[Dataset entries]

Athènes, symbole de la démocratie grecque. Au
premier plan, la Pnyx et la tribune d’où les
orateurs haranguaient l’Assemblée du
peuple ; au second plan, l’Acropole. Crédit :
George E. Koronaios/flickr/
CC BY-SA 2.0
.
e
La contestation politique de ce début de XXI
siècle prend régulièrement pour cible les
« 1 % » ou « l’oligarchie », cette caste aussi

◆ Exercise brief:
Print every line of the entries above word for word, keeping the original line breaks.

◆ Result for this exercise:
Athènes, symbole de la démocratie grecque. Au
premier plan, la Pnyx et la tribune d’où les
orateurs haranguaient l’Assemblée du
peuple ; au second plan, l’Acropole. Crédit :
George E. Koronaios/flickr/
CC BY-SA 2.0
.
e
La contestation politique de ce début de XXI
siècle prend régulièrement pour cible les
« 1 % » ou « l’oligarchie », cette caste aussi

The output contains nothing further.